*** Opening Data under study ***

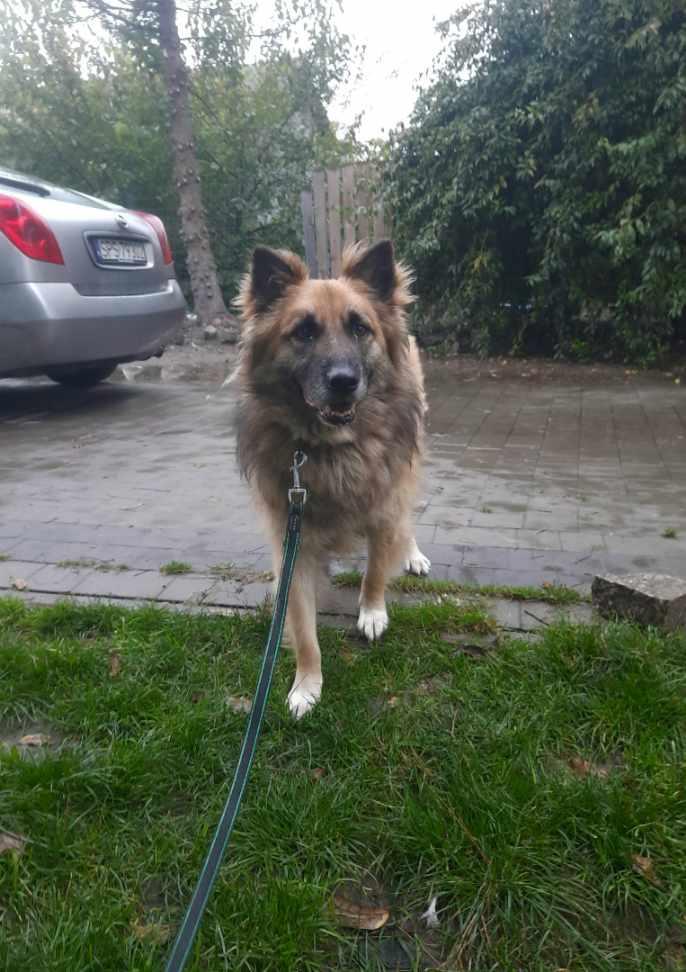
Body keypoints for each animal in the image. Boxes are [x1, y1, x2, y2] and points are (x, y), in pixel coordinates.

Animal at [234, 240, 430, 717]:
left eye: (360, 327)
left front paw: (372, 612)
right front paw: (307, 685)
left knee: (408, 519)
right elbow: (304, 629)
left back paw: (413, 554)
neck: (331, 448)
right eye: (303, 332)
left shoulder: (384, 506)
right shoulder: (293, 540)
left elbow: (376, 568)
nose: (343, 382)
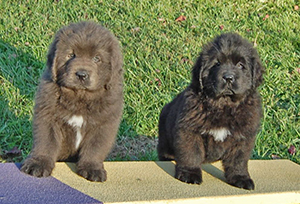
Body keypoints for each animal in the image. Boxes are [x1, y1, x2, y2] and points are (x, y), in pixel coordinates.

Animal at [21, 21, 123, 182]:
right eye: (71, 55)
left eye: (97, 58)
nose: (81, 74)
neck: (80, 97)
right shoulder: (48, 117)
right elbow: (45, 142)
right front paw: (38, 164)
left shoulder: (104, 123)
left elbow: (95, 148)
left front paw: (92, 168)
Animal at [158, 32, 264, 190]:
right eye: (217, 64)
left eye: (240, 65)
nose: (228, 77)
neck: (224, 105)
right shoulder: (189, 130)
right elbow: (191, 154)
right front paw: (190, 174)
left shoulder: (243, 136)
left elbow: (238, 160)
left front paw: (241, 178)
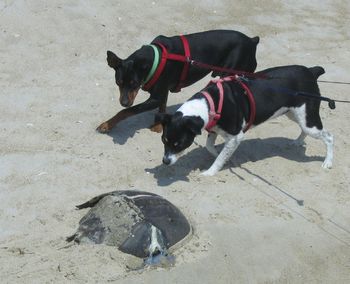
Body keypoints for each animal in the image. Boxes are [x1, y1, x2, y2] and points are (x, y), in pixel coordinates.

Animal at [97, 30, 258, 133]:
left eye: (134, 84)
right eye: (118, 83)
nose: (123, 102)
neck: (153, 61)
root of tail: (252, 40)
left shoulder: (155, 97)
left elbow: (126, 111)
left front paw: (106, 125)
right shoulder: (162, 92)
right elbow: (162, 107)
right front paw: (159, 126)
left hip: (232, 71)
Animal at [156, 65, 334, 175]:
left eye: (179, 144)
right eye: (164, 140)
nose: (165, 161)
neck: (209, 103)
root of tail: (311, 71)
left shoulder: (236, 136)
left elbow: (219, 158)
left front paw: (210, 172)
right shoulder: (214, 129)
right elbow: (210, 147)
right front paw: (223, 156)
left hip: (307, 119)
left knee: (329, 137)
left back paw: (328, 162)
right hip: (296, 114)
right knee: (305, 129)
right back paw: (297, 142)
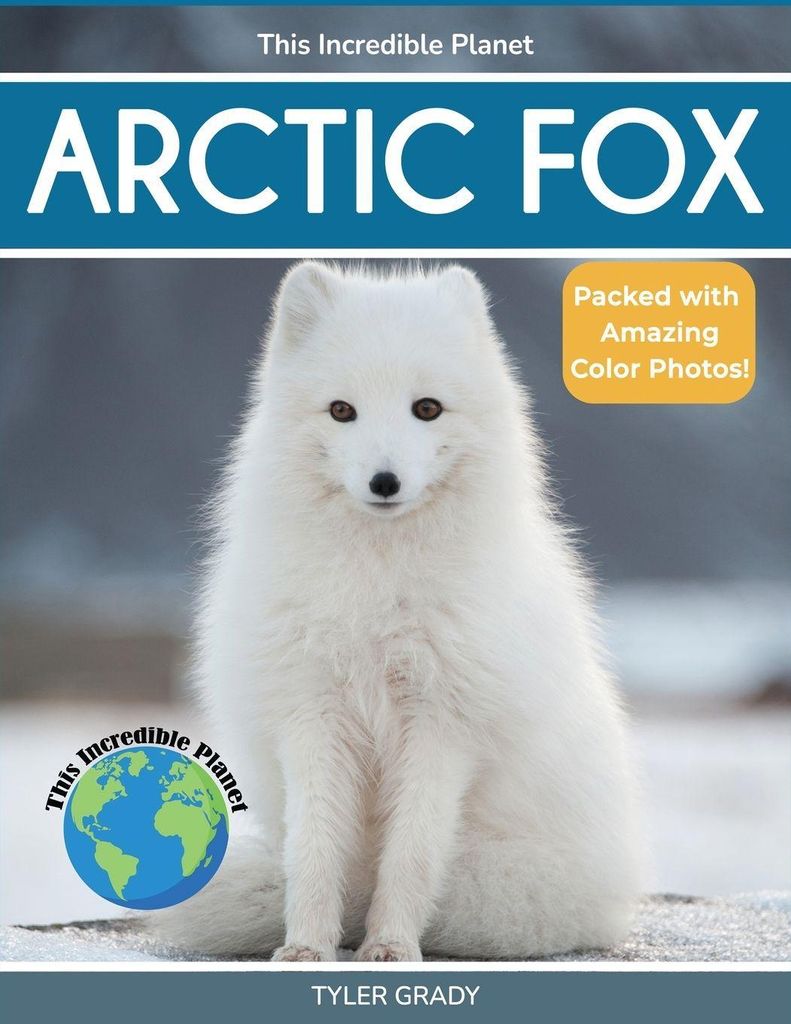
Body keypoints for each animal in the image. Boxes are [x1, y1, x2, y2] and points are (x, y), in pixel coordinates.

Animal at [153, 262, 642, 961]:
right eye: (342, 410)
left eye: (427, 408)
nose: (384, 482)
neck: (377, 592)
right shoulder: (312, 714)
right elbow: (313, 849)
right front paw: (306, 946)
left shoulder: (443, 725)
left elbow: (410, 854)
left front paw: (388, 945)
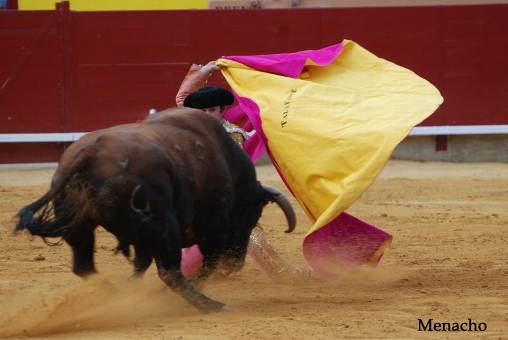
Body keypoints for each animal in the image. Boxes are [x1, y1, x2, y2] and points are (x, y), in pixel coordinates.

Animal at [15, 108, 296, 314]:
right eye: (251, 217)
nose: (236, 263)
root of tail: (88, 154)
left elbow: (141, 264)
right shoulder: (212, 226)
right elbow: (207, 262)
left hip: (82, 226)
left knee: (85, 266)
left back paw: (118, 296)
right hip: (163, 225)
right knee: (170, 272)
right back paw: (211, 305)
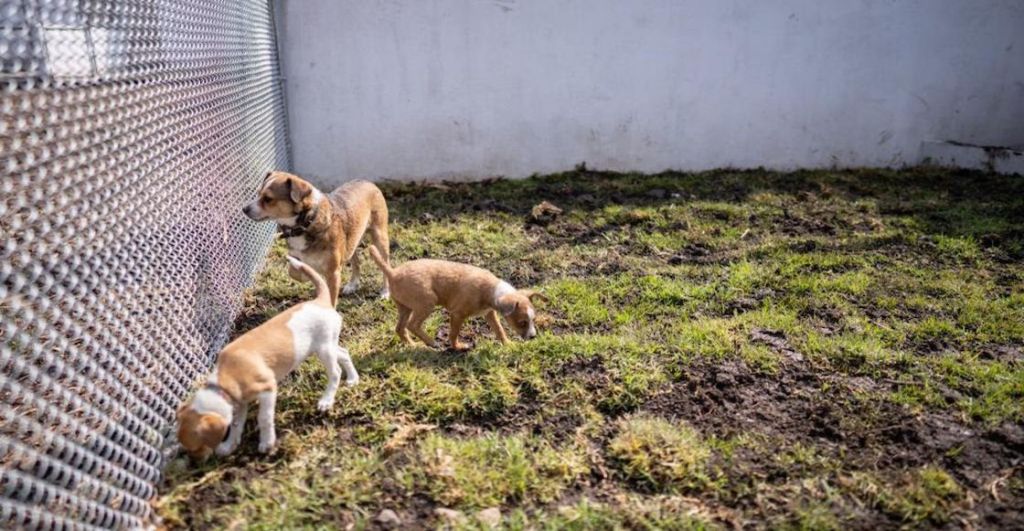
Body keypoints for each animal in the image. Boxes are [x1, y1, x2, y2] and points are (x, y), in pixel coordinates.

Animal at [173, 255, 356, 458]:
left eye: (196, 447)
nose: (197, 461)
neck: (223, 382)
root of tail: (320, 300)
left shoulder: (267, 390)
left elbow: (264, 418)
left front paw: (267, 443)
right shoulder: (241, 403)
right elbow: (236, 425)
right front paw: (229, 445)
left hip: (324, 349)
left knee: (335, 372)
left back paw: (326, 400)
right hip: (326, 345)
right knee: (344, 354)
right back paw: (353, 379)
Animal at [241, 170, 393, 302]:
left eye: (268, 199)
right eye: (258, 193)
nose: (244, 209)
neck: (305, 223)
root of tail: (367, 181)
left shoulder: (333, 273)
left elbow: (330, 299)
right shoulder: (298, 259)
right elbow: (294, 272)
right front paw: (308, 276)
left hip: (380, 237)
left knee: (385, 265)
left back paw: (385, 292)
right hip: (351, 240)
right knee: (355, 260)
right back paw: (352, 284)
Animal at [366, 247, 544, 351]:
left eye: (533, 320)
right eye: (522, 323)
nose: (533, 337)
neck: (492, 291)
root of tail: (392, 273)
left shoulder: (489, 314)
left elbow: (499, 330)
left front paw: (507, 344)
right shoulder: (457, 315)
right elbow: (453, 333)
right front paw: (457, 347)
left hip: (405, 307)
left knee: (400, 328)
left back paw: (413, 345)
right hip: (427, 303)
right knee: (412, 325)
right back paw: (431, 342)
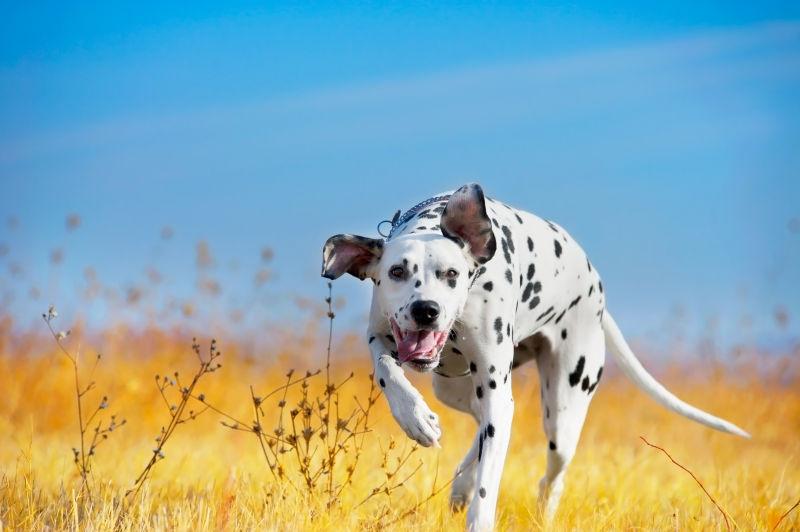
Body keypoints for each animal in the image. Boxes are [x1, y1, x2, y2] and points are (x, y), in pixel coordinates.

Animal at [320, 185, 752, 528]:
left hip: (561, 416)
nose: (426, 309)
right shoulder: (381, 334)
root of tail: (596, 291)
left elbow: (489, 482)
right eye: (396, 271)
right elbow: (386, 369)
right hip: (455, 388)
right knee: (479, 425)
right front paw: (415, 418)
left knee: (545, 475)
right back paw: (460, 481)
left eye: (452, 275)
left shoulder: (496, 391)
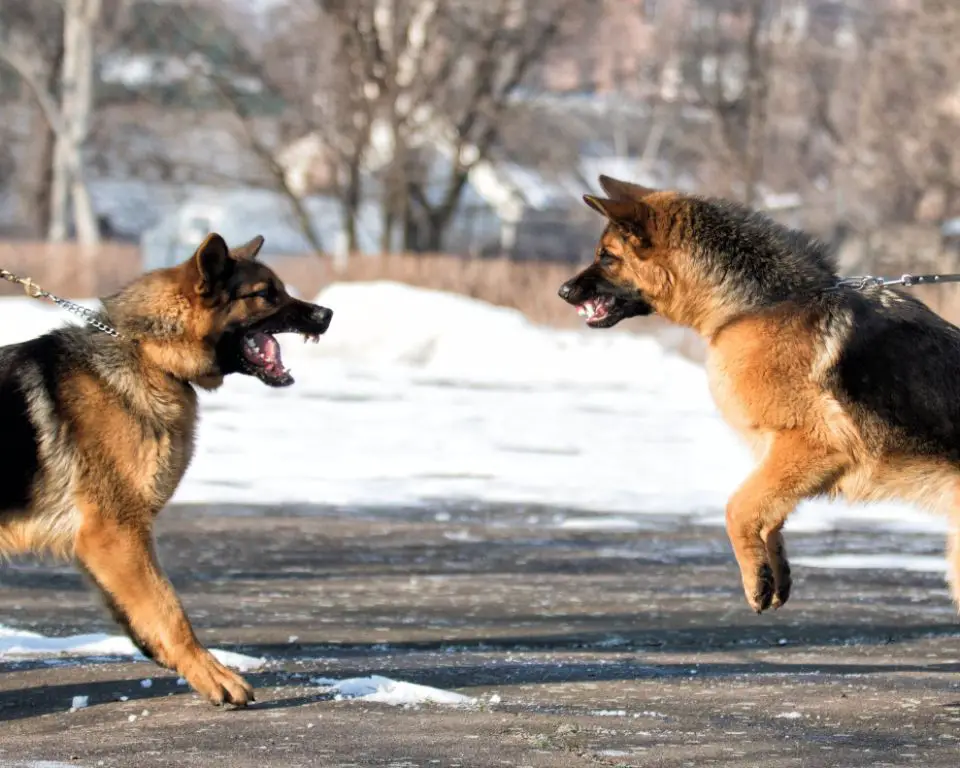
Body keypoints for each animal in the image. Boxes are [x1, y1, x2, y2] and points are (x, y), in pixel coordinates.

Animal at [0, 234, 334, 708]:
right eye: (265, 294)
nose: (327, 315)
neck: (147, 353)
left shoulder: (108, 541)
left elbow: (145, 610)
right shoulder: (114, 531)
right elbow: (171, 610)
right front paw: (212, 675)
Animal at [560, 177, 960, 616]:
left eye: (607, 257)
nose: (563, 290)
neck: (757, 307)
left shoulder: (813, 444)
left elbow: (736, 508)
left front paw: (754, 579)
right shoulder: (780, 455)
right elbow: (767, 514)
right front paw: (773, 572)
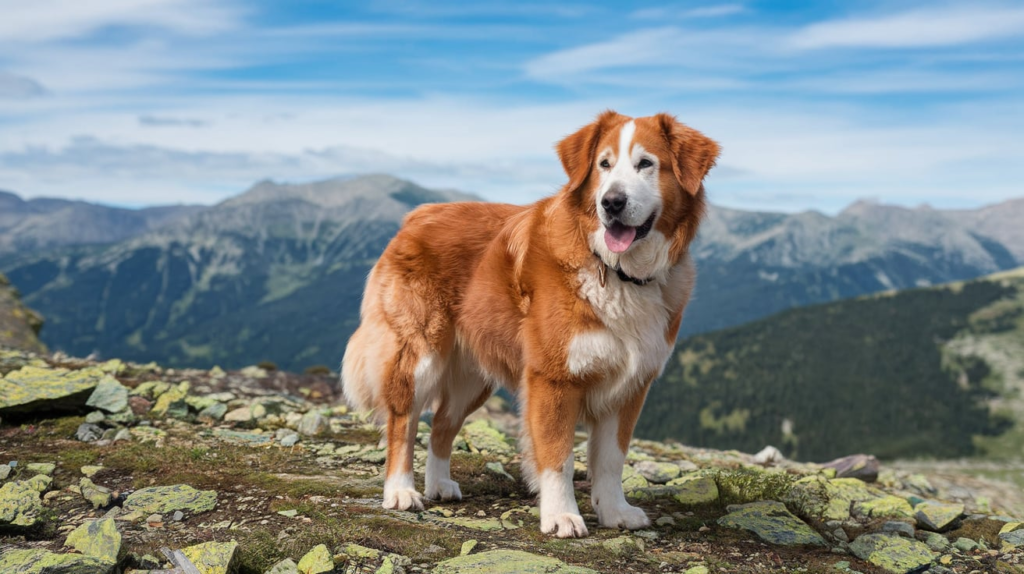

*** Closing Data under study ***

Could you reproduce the entries verbatim, leaving out all pictures?

Body keypoints for each animal in the image. Boxes are [x1, y1, x2, y2] and points are (x, y), in pixel coordinates.

Animal at [234, 240, 430, 717]:
left eye: (360, 327)
left front paw: (372, 612)
right front paw: (307, 685)
left knee: (408, 519)
right elbow: (304, 629)
left back paw: (413, 554)
neck: (331, 448)
right eye: (303, 332)
left shoulder: (384, 506)
right shoulder: (293, 540)
left elbow: (376, 568)
nose: (343, 382)
Body keypoints for each animal in the image. Boxes are [x1, y1, x2, y2] and points are (x, y), in pixel coordinates.

Animal at [21, 21, 123, 182]:
right eye: (71, 55)
left eye: (97, 58)
nose: (81, 74)
neck: (80, 97)
right shoulder: (48, 117)
right elbow: (45, 142)
right front paw: (38, 164)
left shoulder: (104, 123)
left elbow: (95, 148)
left front paw: (92, 168)
Animal at [158, 32, 264, 190]:
right eye: (217, 64)
left eye: (240, 65)
nose: (228, 77)
neck: (224, 105)
right shoulder: (189, 130)
right elbow: (191, 154)
right front paw: (190, 174)
left shoulder: (243, 136)
left elbow: (238, 160)
left front paw: (241, 178)
Body keypoints for each animal in the image. Boxes are [x1, y1, x2, y2] and points are (x, y), in pixel coordinates.

Animal at [97, 30, 258, 133]:
left eye: (134, 84)
right eye: (118, 83)
nose: (123, 102)
neck: (153, 61)
root of tail: (252, 40)
left shoulder: (155, 97)
left elbow: (126, 111)
left front paw: (106, 125)
right shoulder: (162, 92)
right elbow: (162, 107)
right front paw: (159, 126)
left hip: (232, 71)
Animal at [156, 65, 334, 175]:
left eye: (179, 144)
right eye: (164, 140)
nose: (165, 161)
neck: (209, 103)
root of tail: (311, 71)
left shoulder: (236, 136)
left elbow: (219, 158)
left front paw: (210, 172)
right shoulder: (214, 129)
right elbow: (210, 147)
right front paw: (223, 156)
left hip: (307, 119)
left knee: (329, 137)
left back paw: (328, 162)
right hip: (296, 114)
right knee: (305, 129)
right back paw: (297, 142)
Body keypoints for each animal in the image. Boxes are [x1, y1, x2, y2] and points are (x, y), in pixel coordinates.

Animal at [153, 262, 642, 961]:
right eye: (342, 410)
left eye: (427, 408)
nose: (384, 482)
neck: (377, 592)
right shoulder: (312, 714)
right elbow: (313, 849)
right front paw: (306, 946)
left shoulder: (443, 725)
left elbow: (410, 854)
left front paw: (388, 945)
Body keypoints for each animal in the image. Boxes are [x1, y1, x2, y2] and points are (x, y), in pixel coordinates.

Animal at [15, 108, 296, 314]:
right eye: (251, 217)
nose: (236, 263)
root of tail: (88, 154)
left elbow: (141, 264)
right shoulder: (212, 226)
right elbow: (207, 262)
left hip: (82, 226)
left knee: (85, 266)
left back paw: (118, 296)
right hip: (163, 225)
right knee: (170, 272)
right back paw: (211, 305)
Body keypoints for each animal in the image. Boxes are [x1, y1, x2, y2] and points are (x, y), in pixel coordinates.

Animal at [173, 255, 356, 458]:
left eye: (196, 447)
nose: (197, 461)
neck: (223, 382)
root of tail: (320, 300)
left shoulder: (267, 390)
left elbow: (264, 418)
left front paw: (267, 443)
right shoulder: (241, 403)
right elbow: (236, 425)
right front paw: (229, 445)
left hip: (324, 349)
left knee: (335, 372)
left back paw: (326, 400)
right hip: (326, 345)
right knee: (344, 354)
right back paw: (353, 379)
Animal at [241, 170, 393, 302]:
left eye: (268, 199)
right eye: (258, 193)
nose: (244, 209)
neck: (305, 223)
root of tail: (367, 181)
left shoulder: (333, 273)
left elbow: (330, 299)
right shoulder: (298, 259)
right elbow: (294, 272)
right front paw: (308, 276)
left hip: (380, 237)
left knee: (385, 265)
left back paw: (385, 292)
right hip: (351, 240)
right knee: (355, 260)
right back paw: (352, 284)
Animal at [366, 247, 544, 351]:
left eye: (533, 320)
right eye: (522, 323)
nose: (533, 337)
neck: (492, 291)
root of tail: (392, 273)
left shoulder: (489, 314)
left elbow: (499, 330)
left front paw: (507, 344)
right shoulder: (457, 315)
right elbow: (453, 333)
right front paw: (457, 347)
left hip: (405, 307)
left knee: (400, 328)
left back paw: (413, 345)
right hip: (427, 303)
right knee: (412, 325)
right back paw: (431, 342)
Body keypoints for each animal in the image. Boxes are [x1, y1, x2, y2] and points are (x, y), in pixel coordinates.

Animal at [320, 185, 752, 528]:
left hip: (561, 416)
nose: (426, 309)
right shoulder: (381, 334)
root of tail: (596, 291)
left elbow: (489, 482)
right eye: (396, 271)
right elbow: (386, 369)
right hip: (455, 388)
right knee: (479, 425)
right front paw: (415, 418)
left knee: (545, 475)
right back paw: (460, 481)
left eye: (452, 275)
left shoulder: (496, 391)
Body keypoints for each animal in the image. Boxes are [x1, y1, x2, y2] and points are (x, y), in pixel coordinates.

Animal at [0, 234, 334, 708]:
right eye: (265, 294)
nose: (327, 315)
neck: (147, 353)
left shoulder: (108, 541)
left elbow: (145, 610)
right shoulder: (114, 531)
right elbow: (171, 610)
right front paw: (212, 675)
Animal at [560, 177, 960, 616]:
left eye: (607, 257)
nose: (563, 290)
neck: (757, 307)
left shoulder: (813, 444)
left elbow: (736, 508)
left front paw: (754, 579)
right shoulder: (780, 455)
right elbow: (767, 514)
right front paw: (773, 572)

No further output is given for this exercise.